-- BEGIN --

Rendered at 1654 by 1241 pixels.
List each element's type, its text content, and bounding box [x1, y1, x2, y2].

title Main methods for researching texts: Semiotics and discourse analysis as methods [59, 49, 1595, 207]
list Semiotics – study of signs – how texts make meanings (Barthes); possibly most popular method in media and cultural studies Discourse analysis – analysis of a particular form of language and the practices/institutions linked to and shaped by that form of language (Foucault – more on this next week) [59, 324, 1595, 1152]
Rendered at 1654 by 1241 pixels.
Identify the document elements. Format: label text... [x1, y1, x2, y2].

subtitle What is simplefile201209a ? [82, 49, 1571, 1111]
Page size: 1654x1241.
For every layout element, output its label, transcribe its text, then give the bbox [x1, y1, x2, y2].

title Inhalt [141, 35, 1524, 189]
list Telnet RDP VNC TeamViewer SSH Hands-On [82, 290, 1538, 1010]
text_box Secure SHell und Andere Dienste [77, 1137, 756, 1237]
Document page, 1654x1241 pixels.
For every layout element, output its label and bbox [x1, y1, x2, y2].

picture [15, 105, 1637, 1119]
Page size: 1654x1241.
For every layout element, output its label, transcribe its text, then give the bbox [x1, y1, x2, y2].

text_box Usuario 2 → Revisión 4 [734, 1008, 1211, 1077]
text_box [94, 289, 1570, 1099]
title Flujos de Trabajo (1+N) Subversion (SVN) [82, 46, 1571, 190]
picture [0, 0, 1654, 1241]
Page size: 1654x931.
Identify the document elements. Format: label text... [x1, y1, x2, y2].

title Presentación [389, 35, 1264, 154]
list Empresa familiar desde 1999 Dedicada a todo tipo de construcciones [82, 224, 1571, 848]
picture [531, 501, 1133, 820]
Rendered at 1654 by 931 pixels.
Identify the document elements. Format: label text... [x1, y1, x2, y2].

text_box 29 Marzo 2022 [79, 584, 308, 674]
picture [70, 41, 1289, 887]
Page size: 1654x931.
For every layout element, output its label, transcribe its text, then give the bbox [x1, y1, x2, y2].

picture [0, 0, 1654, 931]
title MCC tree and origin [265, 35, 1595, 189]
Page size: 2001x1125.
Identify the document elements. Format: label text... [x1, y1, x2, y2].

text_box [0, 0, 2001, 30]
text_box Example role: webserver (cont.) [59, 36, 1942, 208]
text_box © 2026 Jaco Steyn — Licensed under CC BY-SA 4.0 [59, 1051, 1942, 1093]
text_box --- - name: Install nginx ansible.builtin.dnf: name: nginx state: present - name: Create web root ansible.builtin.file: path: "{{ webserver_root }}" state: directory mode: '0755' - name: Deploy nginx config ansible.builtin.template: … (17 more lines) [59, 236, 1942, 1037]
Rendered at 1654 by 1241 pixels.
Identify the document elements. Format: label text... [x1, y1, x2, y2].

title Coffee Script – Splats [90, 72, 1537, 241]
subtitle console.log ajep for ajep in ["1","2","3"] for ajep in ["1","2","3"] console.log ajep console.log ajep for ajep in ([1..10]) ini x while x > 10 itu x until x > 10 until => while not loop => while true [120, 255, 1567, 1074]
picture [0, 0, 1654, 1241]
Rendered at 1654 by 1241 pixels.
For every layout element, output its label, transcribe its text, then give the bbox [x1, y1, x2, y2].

-- END --

Reproduce the records above verbatim, from their first line through the line that contains "picture [531, 501, 1133, 820]", including both ends.

EXERCISE RESULT:
Rendered at 1654 by 1241 pixels.
List each element's type, its text content, and bounding box [x1, y1, x2, y2].

title Main methods for researching texts: Semiotics and discourse analysis as methods [59, 49, 1595, 207]
list Semiotics – study of signs – how texts make meanings (Barthes); possibly most popular method in media and cultural studies Discourse analysis – analysis of a particular form of language and the practices/institutions linked to and shaped by that form of language (Foucault – more on this next week) [59, 324, 1595, 1152]
Rendered at 1654 by 1241 pixels.
Identify the document elements. Format: label text... [x1, y1, x2, y2].

subtitle What is simplefile201209a ? [82, 49, 1571, 1111]
Page size: 1654x1241.
For every layout element, output its label, transcribe its text, then give the bbox [x1, y1, x2, y2].

title Inhalt [141, 35, 1524, 189]
list Telnet RDP VNC TeamViewer SSH Hands-On [82, 290, 1538, 1010]
text_box Secure SHell und Andere Dienste [77, 1137, 756, 1237]
Document page, 1654x1241 pixels.
For every layout element, output its label and bbox [x1, y1, x2, y2].

picture [15, 105, 1637, 1119]
Page size: 1654x1241.
For every layout element, output its label, transcribe its text, then give the bbox [x1, y1, x2, y2].

text_box Usuario 2 → Revisión 4 [734, 1008, 1211, 1077]
text_box [94, 289, 1570, 1099]
title Flujos de Trabajo (1+N) Subversion (SVN) [82, 46, 1571, 190]
picture [0, 0, 1654, 1241]
Page size: 1654x931.
Identify the document elements. Format: label text... [x1, y1, x2, y2].

title Presentación [389, 35, 1264, 154]
list Empresa familiar desde 1999 Dedicada a todo tipo de construcciones [82, 224, 1571, 848]
picture [531, 501, 1133, 820]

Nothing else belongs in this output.